[Collected data]
┌────────

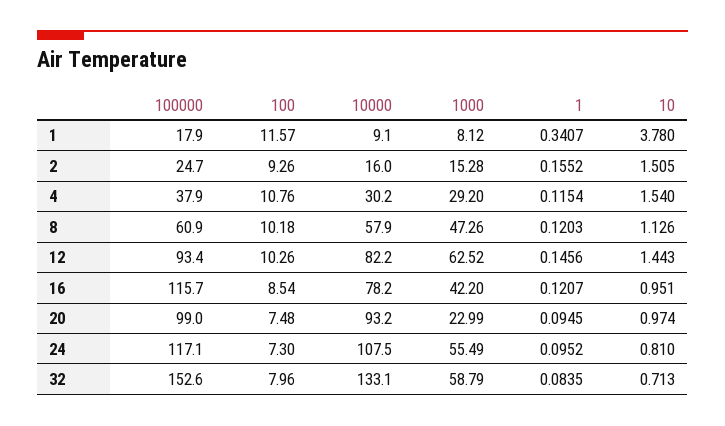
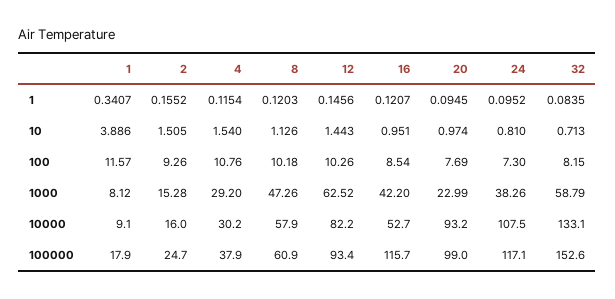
  {
    "100000": {
      "1": 17.9,
      "2": 24.7,
      "4": 37.9,
      "8": 60.9,
      "12": 93.4,
      "16": 115.7,
      "20": 99,
      "24": 117.1,
      "32": 152.6
    },
    "100": {
      "1": 11.57,
      "2": 9.26,
      "4": 10.76,
      "8": 10.18,
      "12": 10.26,
      "16": 8.54,
-     "20": 7.48,
+     "20": 7.69,
      "24": 7.3,
-     "32": 7.96
+     "32": 8.15
    },
    "10000": {
      "1": 9.1,
      "2": 16,
      "4": 30.2,
      "8": 57.9,
      "12": 82.2,
-     "16": 78.2,
+     "16": 52.7,
      "20": 93.2,
      "24": 107.5,
      "32": 133.1
    },
    "1000": {
      "1": 8.12,
      "2": 15.28,
      "4": 29.2,
      "8": 47.26,
      "12": 62.52,
      "16": 42.2,
      "20": 22.99,
-     "24": 55.49,
+     "24": 38.26,
      "32": 58.79
    },
    "1": {
      "1": 0.3407,
      "2": 0.1552,
      "4": 0.1154,
      "8": 0.1203,
      "12": 0.1456,
      "16": 0.1207,
      "20": 0.0945,
      "24": 0.0952,
      "32": 0.0835
    },
    "10": {
-     "1": 3.78,
+     "1": 3.886,
      "2": 1.505,
      "4": 1.54,
      "8": 1.126,
      "12": 1.443,
      "16": 0.951,
      "20": 0.974,
      "24": 0.81,
      "32": 0.713
    }
  }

└────────

**JOB ITEM**
Leave out every picture and transcribe the remaining entries exactly.

**RESPONSE**
  {
    "100000": {
      "1": 17.9,
      "2": 24.7,
      "4": 37.9,
      "8": 60.9,
      "12": 93.4,
      "16": 115.7,
      "20": 99,
      "24": 117.1,
      "32": 152.6
    },
    "100": {
      "1": 11.57,
      "2": 9.26,
      "4": 10.76,
      "8": 10.18,
      "12": 10.26,
      "16": 8.54,
-     "20": 7.48,
+     "20": 7.69,
      "24": 7.3,
-     "32": 7.96
+     "32": 8.15
    },
    "10000": {
      "1": 9.1,
      "2": 16,
      "4": 30.2,
      "8": 57.9,
      "12": 82.2,
-     "16": 78.2,
+     "16": 52.7,
      "20": 93.2,
      "24": 107.5,
      "32": 133.1
    },
    "1000": {
      "1": 8.12,
      "2": 15.28,
      "4": 29.2,
      "8": 47.26,
      "12": 62.52,
      "16": 42.2,
      "20": 22.99,
-     "24": 55.49,
+     "24": 38.26,
      "32": 58.79
    },
    "1": {
      "1": 0.3407,
      "2": 0.1552,
      "4": 0.1154,
      "8": 0.1203,
      "12": 0.1456,
      "16": 0.1207,
      "20": 0.0945,
      "24": 0.0952,
      "32": 0.0835
    },
    "10": {
-     "1": 3.78,
+     "1": 3.886,
      "2": 1.505,
      "4": 1.54,
      "8": 1.126,
      "12": 1.443,
      "16": 0.951,
      "20": 0.974,
      "24": 0.81,
      "32": 0.713
    }
  }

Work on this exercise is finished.